** WHAT YOU SHOULD DO **
Starting with the line that contains "collectors: W. Kellerman" and going on through the line that contains "country: Suriname", arrange the lines of the entries below as a numbered list, leaving out any blank lines.

** MATERIAL PROVIDED **

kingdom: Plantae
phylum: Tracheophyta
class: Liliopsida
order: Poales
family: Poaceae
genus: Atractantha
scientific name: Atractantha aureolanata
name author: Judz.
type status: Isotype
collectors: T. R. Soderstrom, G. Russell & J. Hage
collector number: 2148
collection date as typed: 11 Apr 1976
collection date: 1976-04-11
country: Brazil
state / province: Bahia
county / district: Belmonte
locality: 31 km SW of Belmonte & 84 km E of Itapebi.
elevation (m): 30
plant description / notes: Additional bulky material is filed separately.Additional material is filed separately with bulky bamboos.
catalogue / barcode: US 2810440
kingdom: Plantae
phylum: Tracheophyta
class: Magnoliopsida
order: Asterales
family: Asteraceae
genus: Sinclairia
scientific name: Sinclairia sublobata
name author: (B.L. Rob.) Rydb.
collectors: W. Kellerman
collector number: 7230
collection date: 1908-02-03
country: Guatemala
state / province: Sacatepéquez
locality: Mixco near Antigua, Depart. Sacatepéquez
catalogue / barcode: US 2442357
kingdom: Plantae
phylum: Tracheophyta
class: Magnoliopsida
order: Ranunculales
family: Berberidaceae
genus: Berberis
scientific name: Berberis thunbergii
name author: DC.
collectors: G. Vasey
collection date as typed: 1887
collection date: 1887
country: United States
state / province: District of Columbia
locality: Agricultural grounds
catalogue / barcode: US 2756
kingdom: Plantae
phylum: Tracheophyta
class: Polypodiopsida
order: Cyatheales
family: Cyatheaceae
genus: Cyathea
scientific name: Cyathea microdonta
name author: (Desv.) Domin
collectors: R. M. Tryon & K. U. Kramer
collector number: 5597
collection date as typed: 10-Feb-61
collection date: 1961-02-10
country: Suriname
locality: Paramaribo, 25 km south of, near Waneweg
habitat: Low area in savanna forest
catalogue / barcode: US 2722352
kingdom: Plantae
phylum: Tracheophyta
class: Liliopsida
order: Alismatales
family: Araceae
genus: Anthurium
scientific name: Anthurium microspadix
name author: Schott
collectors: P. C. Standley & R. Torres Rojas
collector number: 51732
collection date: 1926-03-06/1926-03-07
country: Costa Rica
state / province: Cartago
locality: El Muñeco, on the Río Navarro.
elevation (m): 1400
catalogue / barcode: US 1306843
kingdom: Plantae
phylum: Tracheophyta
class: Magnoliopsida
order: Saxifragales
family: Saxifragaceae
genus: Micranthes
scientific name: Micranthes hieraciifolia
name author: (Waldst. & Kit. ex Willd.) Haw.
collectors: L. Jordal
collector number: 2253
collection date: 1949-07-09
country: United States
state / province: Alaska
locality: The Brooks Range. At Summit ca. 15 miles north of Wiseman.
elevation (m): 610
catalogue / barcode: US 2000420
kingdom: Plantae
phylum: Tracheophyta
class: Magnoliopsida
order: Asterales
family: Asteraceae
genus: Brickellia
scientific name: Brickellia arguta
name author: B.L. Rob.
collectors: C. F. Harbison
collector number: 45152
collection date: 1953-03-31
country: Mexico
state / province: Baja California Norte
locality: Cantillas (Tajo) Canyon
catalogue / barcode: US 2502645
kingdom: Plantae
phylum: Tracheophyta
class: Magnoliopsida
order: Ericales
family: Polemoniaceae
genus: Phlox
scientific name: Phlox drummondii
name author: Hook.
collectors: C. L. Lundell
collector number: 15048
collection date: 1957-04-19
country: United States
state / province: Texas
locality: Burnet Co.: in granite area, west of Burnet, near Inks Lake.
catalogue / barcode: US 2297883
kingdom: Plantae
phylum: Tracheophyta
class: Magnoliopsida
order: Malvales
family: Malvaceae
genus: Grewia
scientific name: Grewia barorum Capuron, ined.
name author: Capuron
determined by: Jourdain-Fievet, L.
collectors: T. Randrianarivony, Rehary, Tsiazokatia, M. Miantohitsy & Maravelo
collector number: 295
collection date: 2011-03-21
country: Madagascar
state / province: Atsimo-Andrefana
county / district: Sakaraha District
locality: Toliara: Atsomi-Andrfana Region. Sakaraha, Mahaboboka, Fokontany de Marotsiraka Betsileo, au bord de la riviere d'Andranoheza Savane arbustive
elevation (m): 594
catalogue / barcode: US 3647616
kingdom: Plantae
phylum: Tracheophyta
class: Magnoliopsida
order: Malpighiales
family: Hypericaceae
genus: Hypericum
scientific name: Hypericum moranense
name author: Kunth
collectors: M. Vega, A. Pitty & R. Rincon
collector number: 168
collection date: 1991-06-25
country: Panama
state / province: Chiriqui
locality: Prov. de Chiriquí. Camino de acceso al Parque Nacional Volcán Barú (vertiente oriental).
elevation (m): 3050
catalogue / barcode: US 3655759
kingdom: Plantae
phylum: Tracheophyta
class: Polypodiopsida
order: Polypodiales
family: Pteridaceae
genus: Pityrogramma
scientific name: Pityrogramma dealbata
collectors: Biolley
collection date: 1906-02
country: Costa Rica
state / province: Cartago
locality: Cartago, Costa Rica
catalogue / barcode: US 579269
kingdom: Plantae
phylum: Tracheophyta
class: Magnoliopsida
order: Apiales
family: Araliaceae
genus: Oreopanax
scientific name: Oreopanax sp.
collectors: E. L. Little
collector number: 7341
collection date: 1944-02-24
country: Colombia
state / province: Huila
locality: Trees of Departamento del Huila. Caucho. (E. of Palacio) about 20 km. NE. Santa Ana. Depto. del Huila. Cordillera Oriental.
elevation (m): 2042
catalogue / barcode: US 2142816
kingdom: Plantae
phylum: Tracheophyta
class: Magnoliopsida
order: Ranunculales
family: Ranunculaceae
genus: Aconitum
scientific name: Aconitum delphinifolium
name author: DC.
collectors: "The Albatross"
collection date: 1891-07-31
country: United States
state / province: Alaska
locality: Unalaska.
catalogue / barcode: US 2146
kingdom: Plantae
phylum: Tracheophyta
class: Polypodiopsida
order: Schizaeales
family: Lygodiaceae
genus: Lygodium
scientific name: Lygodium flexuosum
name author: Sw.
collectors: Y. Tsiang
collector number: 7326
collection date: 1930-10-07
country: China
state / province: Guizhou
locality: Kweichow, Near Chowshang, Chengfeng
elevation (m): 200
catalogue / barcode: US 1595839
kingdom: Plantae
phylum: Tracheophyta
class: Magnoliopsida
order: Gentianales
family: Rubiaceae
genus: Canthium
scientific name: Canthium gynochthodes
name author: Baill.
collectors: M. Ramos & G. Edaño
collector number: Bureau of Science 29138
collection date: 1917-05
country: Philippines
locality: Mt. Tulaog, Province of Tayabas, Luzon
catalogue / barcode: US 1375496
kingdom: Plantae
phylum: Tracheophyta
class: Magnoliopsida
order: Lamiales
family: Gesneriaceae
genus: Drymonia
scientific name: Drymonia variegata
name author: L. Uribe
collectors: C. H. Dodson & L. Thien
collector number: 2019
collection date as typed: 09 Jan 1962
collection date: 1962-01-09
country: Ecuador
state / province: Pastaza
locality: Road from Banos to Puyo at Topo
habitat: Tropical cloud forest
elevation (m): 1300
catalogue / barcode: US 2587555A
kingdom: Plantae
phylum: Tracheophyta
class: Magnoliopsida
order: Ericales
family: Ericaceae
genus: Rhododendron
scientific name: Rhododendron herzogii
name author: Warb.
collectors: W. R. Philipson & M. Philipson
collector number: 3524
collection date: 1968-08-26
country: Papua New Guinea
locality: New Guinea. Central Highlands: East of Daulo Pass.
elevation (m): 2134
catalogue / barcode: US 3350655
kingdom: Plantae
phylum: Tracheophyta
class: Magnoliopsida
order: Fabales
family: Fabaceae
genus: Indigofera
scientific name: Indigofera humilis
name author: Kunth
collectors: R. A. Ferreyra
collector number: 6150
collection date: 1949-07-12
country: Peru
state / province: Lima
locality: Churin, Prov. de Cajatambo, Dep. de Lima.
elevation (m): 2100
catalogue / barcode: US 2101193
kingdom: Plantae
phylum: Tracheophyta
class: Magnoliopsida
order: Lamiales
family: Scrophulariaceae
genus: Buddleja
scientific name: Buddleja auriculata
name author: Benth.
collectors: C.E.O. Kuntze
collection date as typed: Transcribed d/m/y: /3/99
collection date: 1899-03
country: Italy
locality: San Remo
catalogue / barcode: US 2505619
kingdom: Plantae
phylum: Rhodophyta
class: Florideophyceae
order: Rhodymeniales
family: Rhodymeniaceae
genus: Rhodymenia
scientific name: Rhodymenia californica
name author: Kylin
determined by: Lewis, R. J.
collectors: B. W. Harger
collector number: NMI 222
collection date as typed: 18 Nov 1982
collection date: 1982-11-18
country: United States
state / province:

** SOLUTION TO THIS PROBLEM **
1. collectors: W. Kellerman
2. collector number: 7230
3. collection date: 1908-02-03
4. country: Guatemala
5. state / province: Sacatepéquez
6. locality: Mixco near Antigua, Depart. Sacatepéquez
7. catalogue / barcode: US 2442357
8. kingdom: Plantae
9. phylum: Tracheophyta
10. class: Magnoliopsida
11. order: Ranunculales
12. family: Berberidaceae
13. genus: Berberis
14. scientific name: Berberis thunbergii
15. name author: DC.
16. collectors: G. Vasey
17. collection date as typed: 1887
18. collection date: 1887
19. country: United States
20. state / province: District of Columbia
21. locality: Agricultural grounds
22. catalogue / barcode: US 2756
23. kingdom: Plantae
24. phylum: Tracheophyta
25. class: Polypodiopsida
26. order: Cyatheales
27. family: Cyatheaceae
28. genus: Cyathea
29. scientific name: Cyathea microdonta
30. name author: (Desv.) Domin
31. collectors: R. M. Tryon & K. U. Kramer
32. collector number: 5597
33. collection date as typed: 10-Feb-61
34. collection date: 1961-02-10
35. country: Suriname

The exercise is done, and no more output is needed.